Instructions to follow: State how many lines in the entries below contain the word "Shown", giving only the number.

Recorded data:
──────────────────────────────
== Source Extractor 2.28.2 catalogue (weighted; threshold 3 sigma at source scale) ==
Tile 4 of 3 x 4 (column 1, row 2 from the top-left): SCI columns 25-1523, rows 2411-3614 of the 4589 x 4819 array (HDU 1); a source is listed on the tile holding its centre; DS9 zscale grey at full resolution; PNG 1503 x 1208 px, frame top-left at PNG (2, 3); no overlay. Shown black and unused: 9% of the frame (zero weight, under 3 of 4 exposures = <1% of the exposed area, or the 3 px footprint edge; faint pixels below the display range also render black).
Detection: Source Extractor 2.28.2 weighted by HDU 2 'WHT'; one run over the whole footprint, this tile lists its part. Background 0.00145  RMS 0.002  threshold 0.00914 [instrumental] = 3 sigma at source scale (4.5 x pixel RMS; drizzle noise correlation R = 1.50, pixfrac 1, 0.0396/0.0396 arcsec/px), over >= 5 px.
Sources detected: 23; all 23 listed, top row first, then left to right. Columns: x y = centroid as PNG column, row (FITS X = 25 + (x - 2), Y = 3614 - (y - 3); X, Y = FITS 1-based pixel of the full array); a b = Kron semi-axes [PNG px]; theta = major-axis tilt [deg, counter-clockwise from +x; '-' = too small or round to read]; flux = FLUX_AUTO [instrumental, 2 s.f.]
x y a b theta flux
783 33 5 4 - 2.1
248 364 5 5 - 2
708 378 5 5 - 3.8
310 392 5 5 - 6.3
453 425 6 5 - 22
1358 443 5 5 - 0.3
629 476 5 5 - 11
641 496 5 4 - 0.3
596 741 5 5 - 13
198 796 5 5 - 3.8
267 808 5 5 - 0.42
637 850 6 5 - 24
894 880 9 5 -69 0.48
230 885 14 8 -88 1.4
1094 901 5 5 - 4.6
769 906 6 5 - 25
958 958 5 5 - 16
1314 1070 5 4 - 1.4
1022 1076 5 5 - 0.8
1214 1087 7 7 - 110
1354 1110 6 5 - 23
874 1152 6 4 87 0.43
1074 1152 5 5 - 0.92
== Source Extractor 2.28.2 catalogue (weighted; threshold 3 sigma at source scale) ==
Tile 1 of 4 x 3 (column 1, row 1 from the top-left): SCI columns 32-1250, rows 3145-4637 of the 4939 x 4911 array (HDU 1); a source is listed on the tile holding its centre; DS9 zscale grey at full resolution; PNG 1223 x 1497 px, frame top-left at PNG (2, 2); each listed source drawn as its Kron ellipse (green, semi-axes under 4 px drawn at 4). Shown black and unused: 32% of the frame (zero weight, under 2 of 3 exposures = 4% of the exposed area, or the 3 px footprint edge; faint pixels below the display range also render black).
──────────────────────────────
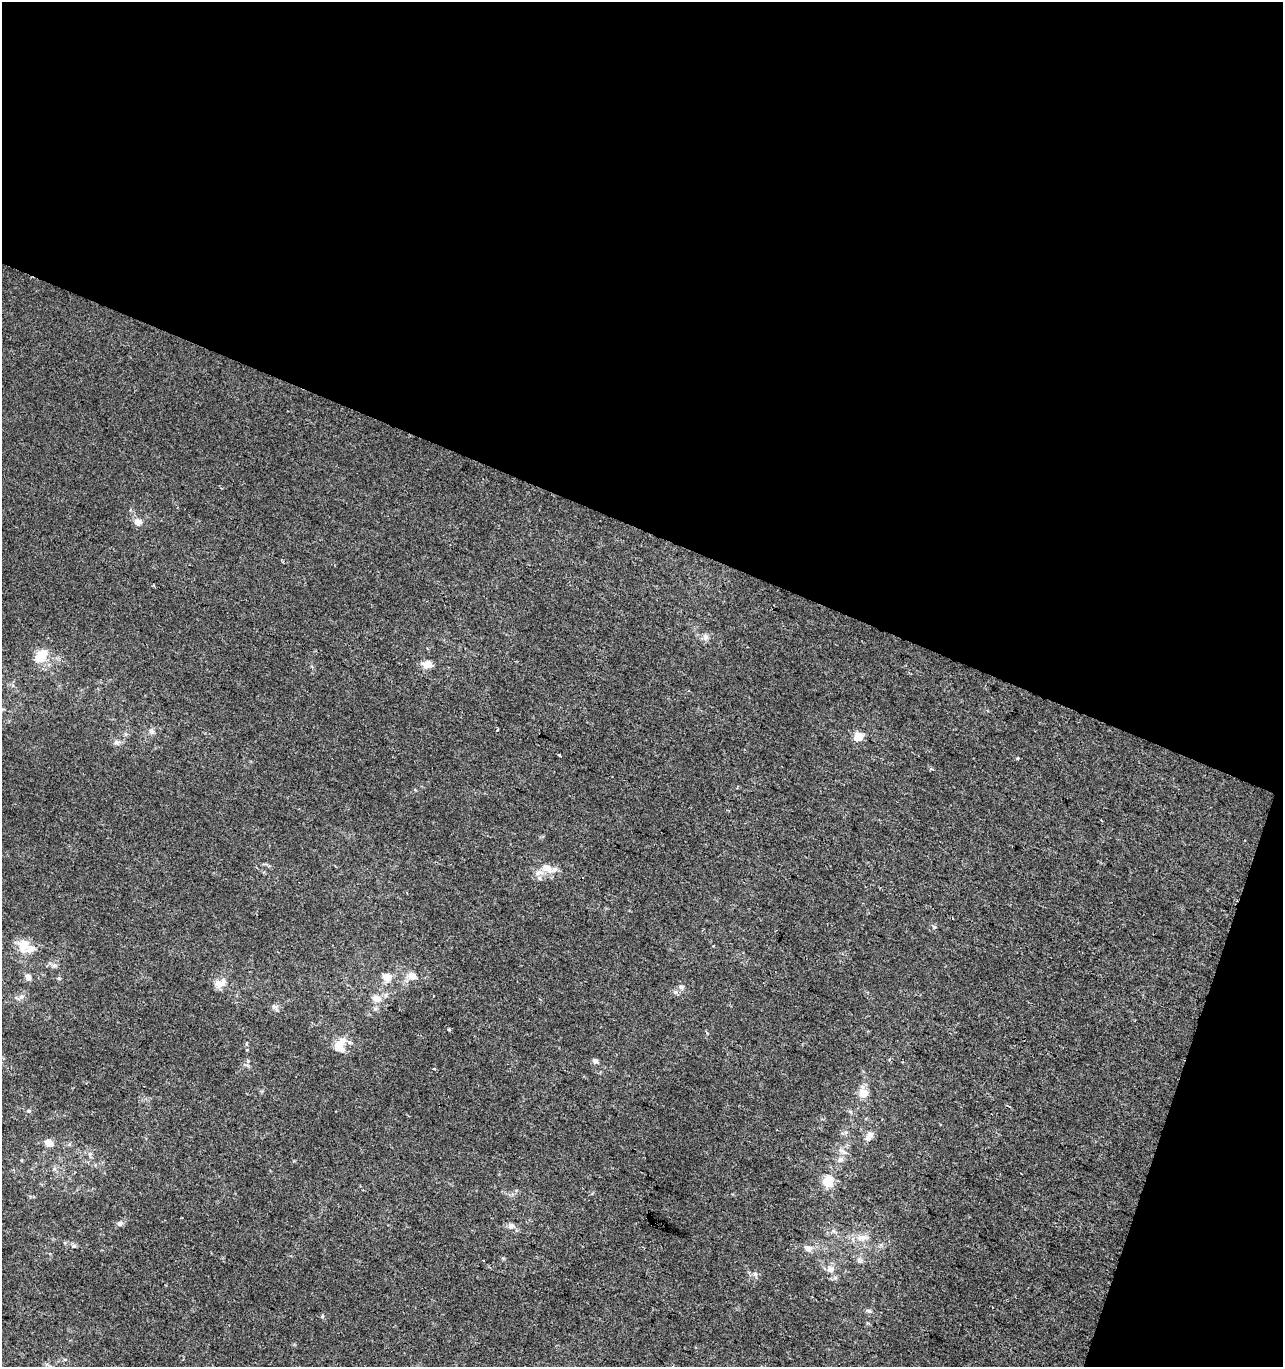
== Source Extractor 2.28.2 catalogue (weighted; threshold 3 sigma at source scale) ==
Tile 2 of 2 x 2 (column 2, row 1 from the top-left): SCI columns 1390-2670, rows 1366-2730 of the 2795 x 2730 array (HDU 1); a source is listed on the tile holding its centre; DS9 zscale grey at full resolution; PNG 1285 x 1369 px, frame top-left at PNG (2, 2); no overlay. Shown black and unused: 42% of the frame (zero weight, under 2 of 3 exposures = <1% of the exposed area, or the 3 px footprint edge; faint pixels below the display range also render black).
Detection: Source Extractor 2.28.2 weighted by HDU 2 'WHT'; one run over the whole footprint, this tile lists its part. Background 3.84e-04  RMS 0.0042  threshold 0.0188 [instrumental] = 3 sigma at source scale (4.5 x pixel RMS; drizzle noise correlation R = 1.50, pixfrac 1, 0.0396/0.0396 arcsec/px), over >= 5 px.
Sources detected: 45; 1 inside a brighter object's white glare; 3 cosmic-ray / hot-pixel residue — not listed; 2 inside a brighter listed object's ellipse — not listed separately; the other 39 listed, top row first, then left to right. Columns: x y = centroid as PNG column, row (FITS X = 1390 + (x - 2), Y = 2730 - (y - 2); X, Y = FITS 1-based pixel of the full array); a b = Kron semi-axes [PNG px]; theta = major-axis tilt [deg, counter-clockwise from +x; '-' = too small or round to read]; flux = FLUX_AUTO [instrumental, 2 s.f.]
──────────────────────────────
Answer to the problem: 3